By Stephanie Bangarth and Sara Beth Keough
In March 2026, a Canadian historian and an American Geographer met in Cambridge, ON to begin a collaborative project, literally “between friends,” inspired by Canada’s 1976 bicentennial gift to the United States, the coffee table book Between Friends/Entre Amis.[i] The year 2026 marks the 50th anniversary of this gift. And we are those two scholars. Looking at this book together, as friends and scholars from opposite sides of the border, inspired questions about the current relationship between Canada and the United States. What did this book mean to the two countries at the time of its publication? What does this book mean 50 years later? How has the polarization of the Canada-U.S. relationship changed the meaning of this gift? This essay is our reflection on the historical context of the book and some possible answers to these questions.

First edition publication of the book Between Friends/Entre Amis.

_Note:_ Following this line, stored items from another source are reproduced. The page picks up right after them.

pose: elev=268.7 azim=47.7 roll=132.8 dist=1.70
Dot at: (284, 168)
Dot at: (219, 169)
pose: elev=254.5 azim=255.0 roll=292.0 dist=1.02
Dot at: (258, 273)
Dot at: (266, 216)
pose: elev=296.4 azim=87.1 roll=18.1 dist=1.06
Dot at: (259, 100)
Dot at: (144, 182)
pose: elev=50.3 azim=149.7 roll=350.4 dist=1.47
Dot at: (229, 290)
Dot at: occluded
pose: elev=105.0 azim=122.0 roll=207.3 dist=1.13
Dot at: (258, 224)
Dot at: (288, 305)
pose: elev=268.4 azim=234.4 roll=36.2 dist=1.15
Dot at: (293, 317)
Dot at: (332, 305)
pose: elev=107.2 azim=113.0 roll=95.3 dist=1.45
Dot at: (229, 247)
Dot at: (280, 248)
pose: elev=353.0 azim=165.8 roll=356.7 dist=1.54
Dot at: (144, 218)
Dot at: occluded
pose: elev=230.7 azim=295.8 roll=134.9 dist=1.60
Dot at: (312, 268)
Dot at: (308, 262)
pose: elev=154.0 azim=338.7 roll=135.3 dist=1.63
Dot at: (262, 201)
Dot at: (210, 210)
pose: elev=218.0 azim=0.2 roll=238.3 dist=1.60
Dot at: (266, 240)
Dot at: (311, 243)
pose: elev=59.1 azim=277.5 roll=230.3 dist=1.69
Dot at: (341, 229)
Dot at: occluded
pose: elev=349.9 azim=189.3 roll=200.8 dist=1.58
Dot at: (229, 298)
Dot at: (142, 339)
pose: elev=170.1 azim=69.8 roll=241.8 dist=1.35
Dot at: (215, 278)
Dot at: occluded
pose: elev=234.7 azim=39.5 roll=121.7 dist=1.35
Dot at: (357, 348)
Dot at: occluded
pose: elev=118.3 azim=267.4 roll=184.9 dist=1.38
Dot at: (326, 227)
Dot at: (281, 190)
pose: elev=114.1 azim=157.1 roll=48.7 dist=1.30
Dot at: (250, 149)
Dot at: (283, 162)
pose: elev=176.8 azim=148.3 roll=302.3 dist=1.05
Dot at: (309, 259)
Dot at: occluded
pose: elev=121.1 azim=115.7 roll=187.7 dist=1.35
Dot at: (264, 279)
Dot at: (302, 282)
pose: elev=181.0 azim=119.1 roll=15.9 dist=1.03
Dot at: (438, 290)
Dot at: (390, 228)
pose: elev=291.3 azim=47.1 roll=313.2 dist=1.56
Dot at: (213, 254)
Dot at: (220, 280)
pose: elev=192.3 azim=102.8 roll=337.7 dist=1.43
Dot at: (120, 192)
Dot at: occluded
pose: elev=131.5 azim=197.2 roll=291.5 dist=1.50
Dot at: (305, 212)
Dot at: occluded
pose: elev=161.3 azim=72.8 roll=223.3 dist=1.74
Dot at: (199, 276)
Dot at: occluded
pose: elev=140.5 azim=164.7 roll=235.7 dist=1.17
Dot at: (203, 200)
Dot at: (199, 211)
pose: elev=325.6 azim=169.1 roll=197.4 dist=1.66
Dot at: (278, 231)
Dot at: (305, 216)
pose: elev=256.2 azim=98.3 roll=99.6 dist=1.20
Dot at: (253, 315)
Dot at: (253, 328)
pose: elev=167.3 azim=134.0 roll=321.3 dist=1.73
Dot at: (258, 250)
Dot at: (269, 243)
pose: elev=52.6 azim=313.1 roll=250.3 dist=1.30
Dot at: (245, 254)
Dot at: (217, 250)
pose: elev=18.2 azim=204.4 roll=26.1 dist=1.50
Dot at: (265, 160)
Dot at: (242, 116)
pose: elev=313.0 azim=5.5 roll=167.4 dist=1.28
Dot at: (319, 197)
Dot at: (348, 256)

Photo by authors.
Between Friends/Entre Amis was Canada’s official gift to the United States on the occasion of its bicentennial in 1976. Twenty-six Canadian photographers were commissioned by Lorraine Monk of the Still Photography Division of the National Film Board of Canada, and some 220 photographs were ultimately included in the volume. Designed to celebrate “the longest undefended international border in the world,” photographers were tasked with capturing images within 30 miles of the Canada-U.S. border, beginning in the Arctic, down the Alaska panhandle and across the Rockies, prairies, Great Lakes, Quebec, and the Maritimes. McClelland & Stewart’s press run was the most ambitious Canadian publishing project to that time. Indeed, some 200,000 copies were printed, and the book received outstanding praise and criticism in the press on both sides of the border. A special Presentation Edition was extended for American dignitaries. Pierre Trudeau and Lorraine Monk personally gave President Ford his copy in a Washington ceremony. The entire project cost about $1 million (in 1976).